Le Sénégal entend franchir un nouveau cap dans sa transformation numérique. En visite de travail aux États-Unis, le président de la République, Bassirou Diomaye Diakhar Faye, a reçu ce lundi 14 septembre 2026, à Washington, une délégation de Cybastion, entreprise américaine spécialisée dans la cybersécurité. À l’issue de cette rencontre, le groupe a annoncé la mobilisation d’environ 300 millions de dollars pour accompagner plusieurs projets structurants dans le secteur numérique au Sénégal.
La délégation de Cybastion était conduite par son président-directeur général, Dr Thierry Wandji. Il était accompagné de son directeur de la stratégie, André Biyong, du vice-président chargé des affaires gouvernementales, Scott Blacklin, du directeur des opérations, Oscar Parlback, ainsi que du coordonnateur des affaires gouvernementales, Antonio Espirito Santo.
Cette audience a marqué le début de la première journée de travail du chef de l’État dans la capitale américaine. Son agenda est notamment consacré aux échanges avec des acteurs du secteur privé, avant des entretiens avec les responsables de la Banque mondiale et du Fonds monétaire international.
Le financement annoncé par Cybastion devrait concerner plusieurs secteurs considérés comme prioritaires par les autorités sénégalaises. Il s’agit notamment de la cybersécurité et de la lutte contre la cybercriminalité, du développement de centres de données, du transfert de technologies et du renforcement des compétences nationales dans les métiers du numérique.
Le projet prévoit également une implication directe de l’écosystème entrepreneurial sénégalais. Plusieurs start-ups locales devraient être associées à la mise en œuvre des différentes initiatives. Une approche qui vise à renforcer les capacités des jeunes entreprises sénégalaises, tout en permettant au pays de conserver une part plus importante de la valeur générée par ces investissements.

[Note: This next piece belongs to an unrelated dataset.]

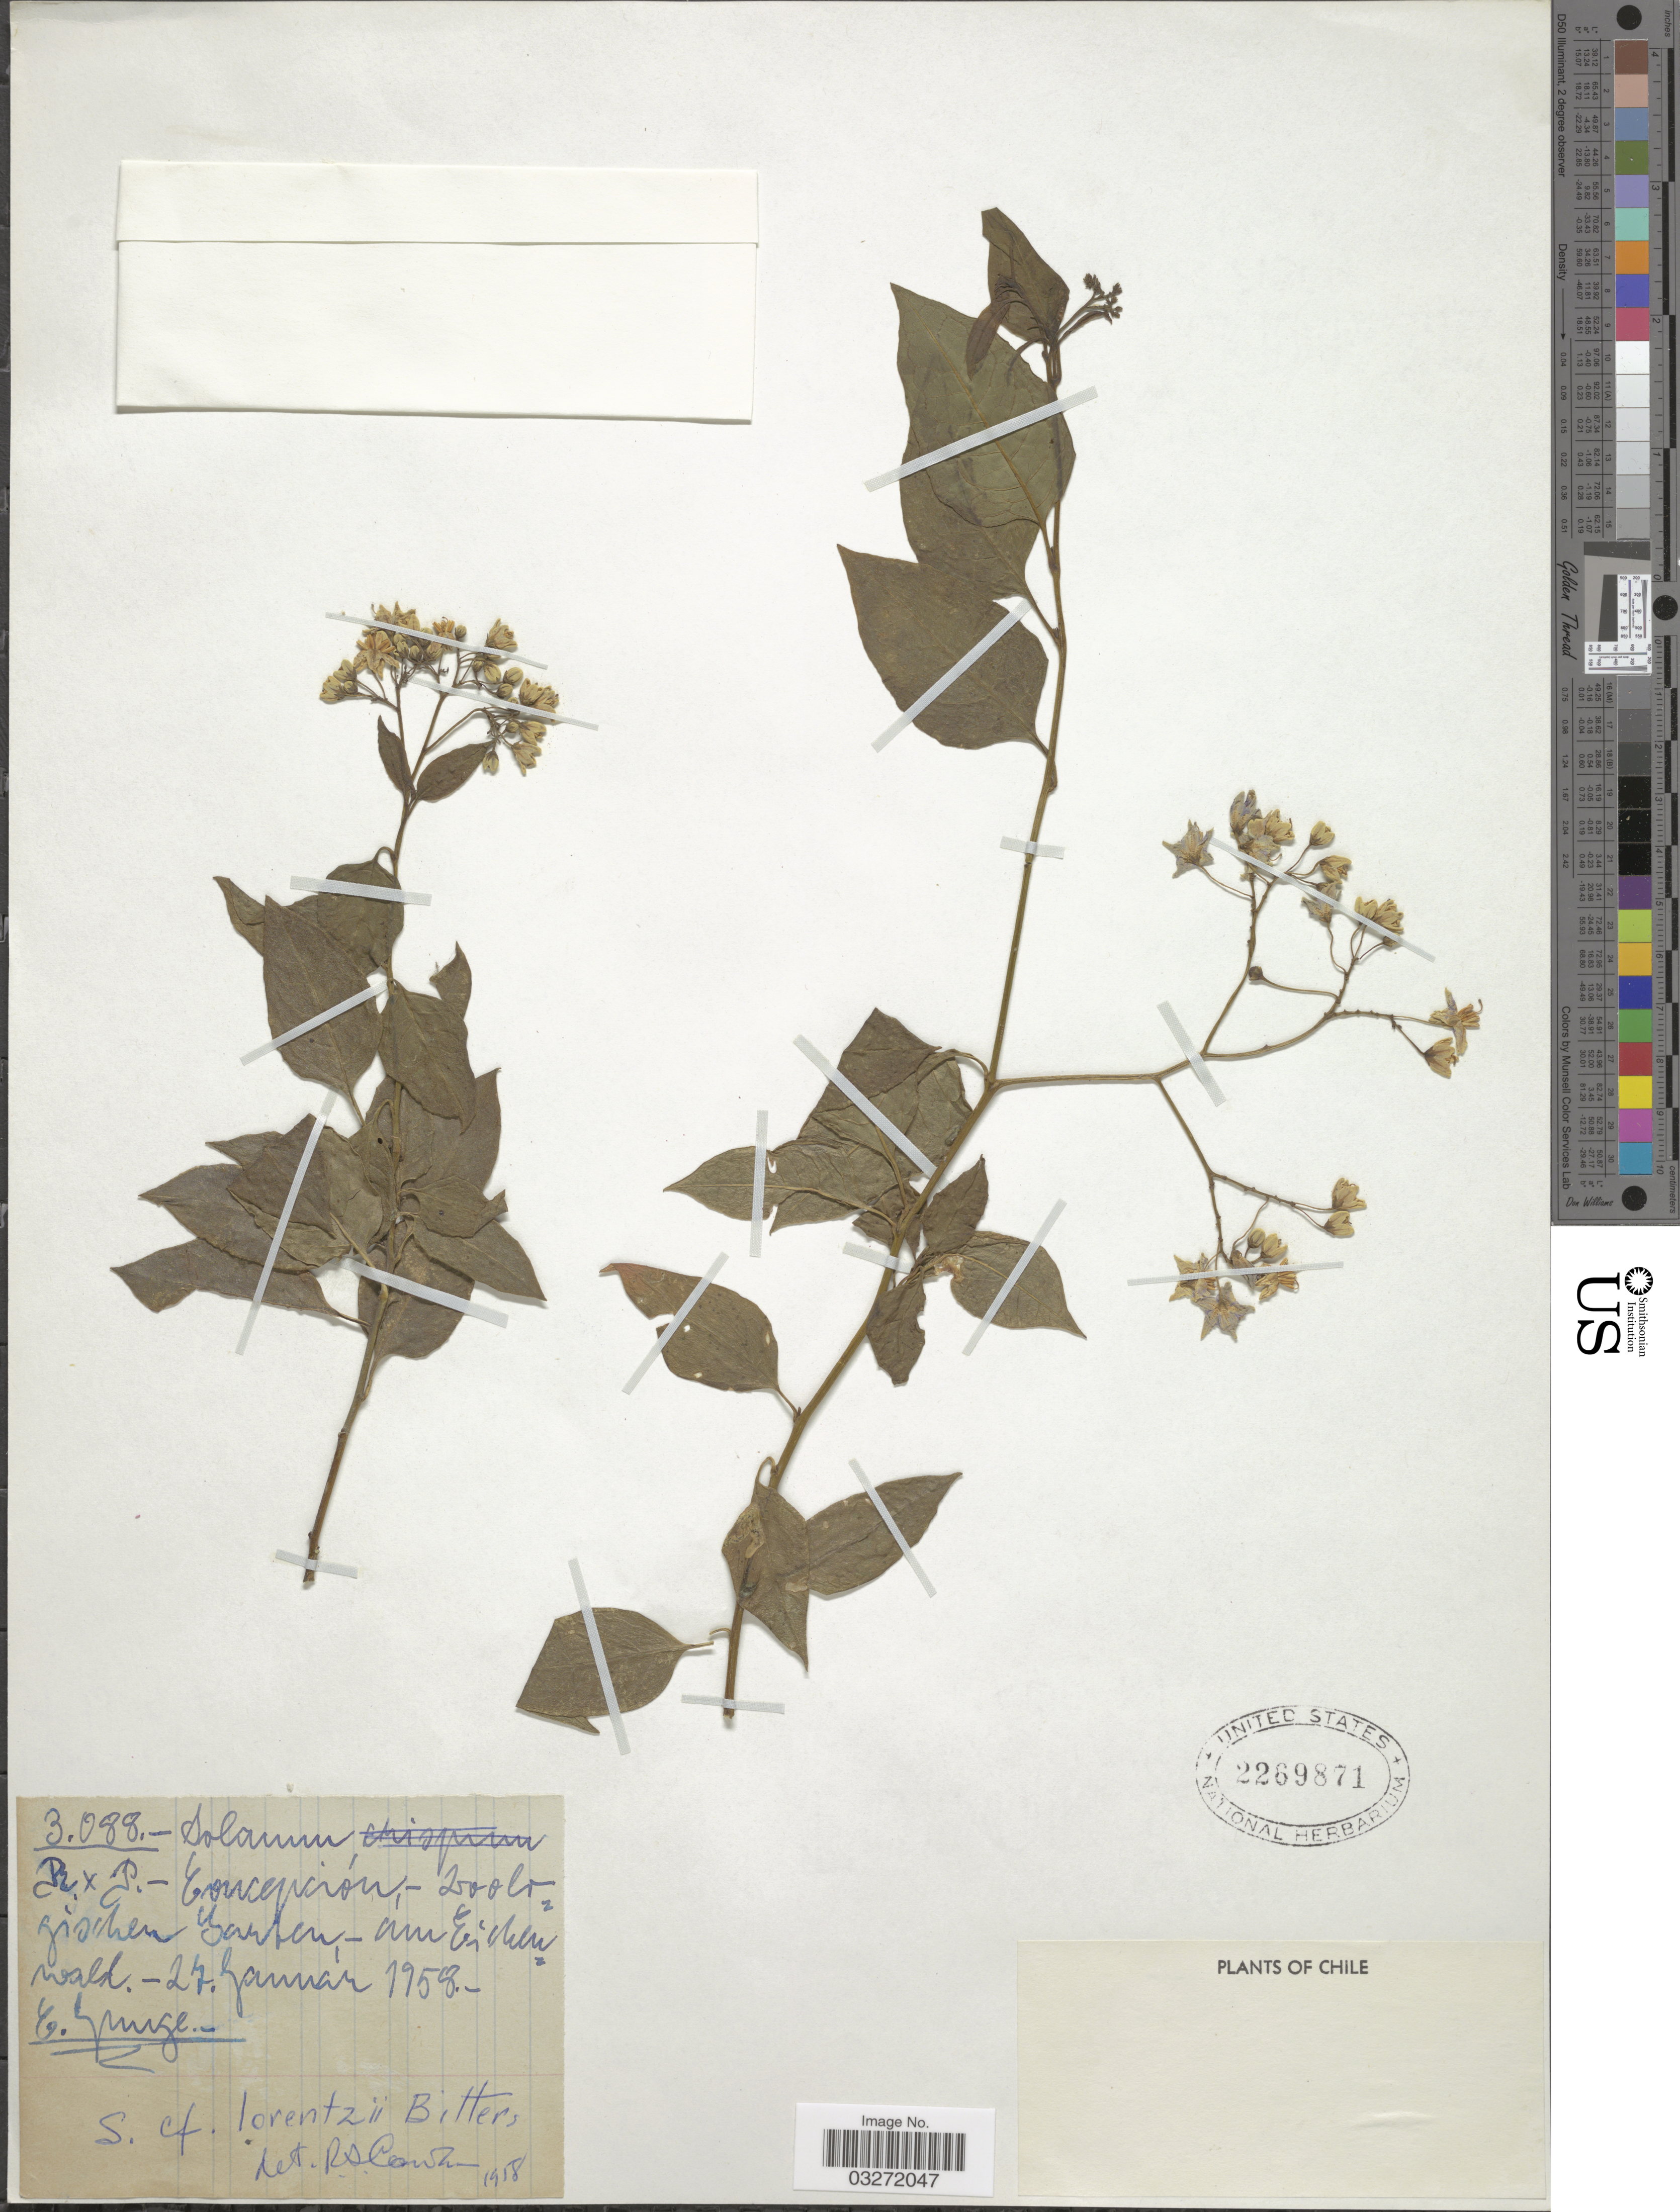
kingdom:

Pour le président Bassirou Diomaye Faye, la transformation numérique doit avant tout produire des résultats concrets pour les citoyens. L’objectif est notamment de rendre les administrations plus rapides et accessibles, de mieux protéger les données personnelles contre la fraude et les cyberattaques, mais aussi de créer davantage d’emplois qualifiés pour la jeunesse et de favoriser l’émergence d’entreprises technologiques capables d’innover et d’attirer de nouveaux investissements.
Au-delà des infrastructures numériques, l’ambition affichée est également de renforcer la souveraineté technologique du Sénégal et de bâtir un écosystème national plus compétitif.
Lors de ses échanges avec la délégation américaine, le chef de l’État a également insisté sur la nécessité pour le Sénégal de mieux valoriser ses ressources et son capital humain. « On ne peut pas être assis sur une mine d’or et tendre la main », a-t-il déclaré, rappelant sa volonté de promouvoir une politique fondée sur la souveraineté et des partenariats mutuellement avantageux.
Le président de la République a ainsi réaffirmé son souhait de voir les investisseurs trouver au Sénégal des conditions favorables à leur activité, tout en permettant au pays de conserver la maîtrise de son développement. Il a notamment mis en avant la stabilité de l’environnement des affaires et les garanties offertes par l’État de droit.
La rencontre avec Cybastion a été suivie, au cours de la même matinée, par des audiences avec la Chambre de commerce des États-Unis et le Corporate Council on Africa. À travers ces différentes rencontres, Bassirou Diomaye Faye entend placer le secteur privé américain au cœur de sa mission à Washington et présenter les opportunités offertes par le Sénégal.
Cette mission aux États-Unis, qui doit se poursuivre aux Émirats arabes unis, s’inscrit dans la volonté des autorités sénégalaises de relancer l’économie nationale, de renforcer la confiance des partenaires internationaux et d’attirer de nouveaux investissements. L’enjeu, pour le gouvernement, est de transformer les potentialités du pays en retombées concrètes pour les populations, notamment en matière d’emplois, de services publics et d’opportunités économiques.